> [STORED DATA]:
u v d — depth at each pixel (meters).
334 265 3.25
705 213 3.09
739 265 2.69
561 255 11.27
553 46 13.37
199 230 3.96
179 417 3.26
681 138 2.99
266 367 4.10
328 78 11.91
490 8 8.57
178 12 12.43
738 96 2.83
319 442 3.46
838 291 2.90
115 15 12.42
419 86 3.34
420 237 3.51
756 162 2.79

--

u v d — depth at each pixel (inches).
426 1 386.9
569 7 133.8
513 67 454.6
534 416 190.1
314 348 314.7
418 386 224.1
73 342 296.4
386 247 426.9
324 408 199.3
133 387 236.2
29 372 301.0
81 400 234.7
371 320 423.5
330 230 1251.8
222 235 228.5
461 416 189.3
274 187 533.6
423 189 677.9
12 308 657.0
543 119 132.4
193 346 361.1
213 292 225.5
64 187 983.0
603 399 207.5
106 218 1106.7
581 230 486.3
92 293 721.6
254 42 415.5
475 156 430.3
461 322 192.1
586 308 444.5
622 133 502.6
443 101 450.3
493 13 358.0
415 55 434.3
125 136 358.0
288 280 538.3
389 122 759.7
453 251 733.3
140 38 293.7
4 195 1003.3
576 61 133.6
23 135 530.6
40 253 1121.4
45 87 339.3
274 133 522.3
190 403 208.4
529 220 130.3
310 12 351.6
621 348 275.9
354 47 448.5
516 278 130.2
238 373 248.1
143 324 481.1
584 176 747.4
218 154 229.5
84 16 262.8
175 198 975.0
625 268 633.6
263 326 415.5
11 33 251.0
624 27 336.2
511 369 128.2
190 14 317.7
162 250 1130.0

> [WORK REQUEST]:
Repeat word for word the lines above that run from the line containing "586 308 444.5" through the line containing "162 250 1130.0", both ends included, and nothing else.

> [SOLVED EXERCISE]:
586 308 444.5
622 133 502.6
443 101 450.3
493 13 358.0
415 55 434.3
125 136 358.0
288 280 538.3
389 122 759.7
453 251 733.3
140 38 293.7
4 195 1003.3
576 61 133.6
23 135 530.6
40 253 1121.4
45 87 339.3
274 133 522.3
190 403 208.4
529 220 130.3
310 12 351.6
621 348 275.9
354 47 448.5
516 278 130.2
238 373 248.1
143 324 481.1
584 176 747.4
218 154 229.5
84 16 262.8
175 198 975.0
625 268 633.6
263 326 415.5
11 33 251.0
624 27 336.2
511 369 128.2
190 14 317.7
162 250 1130.0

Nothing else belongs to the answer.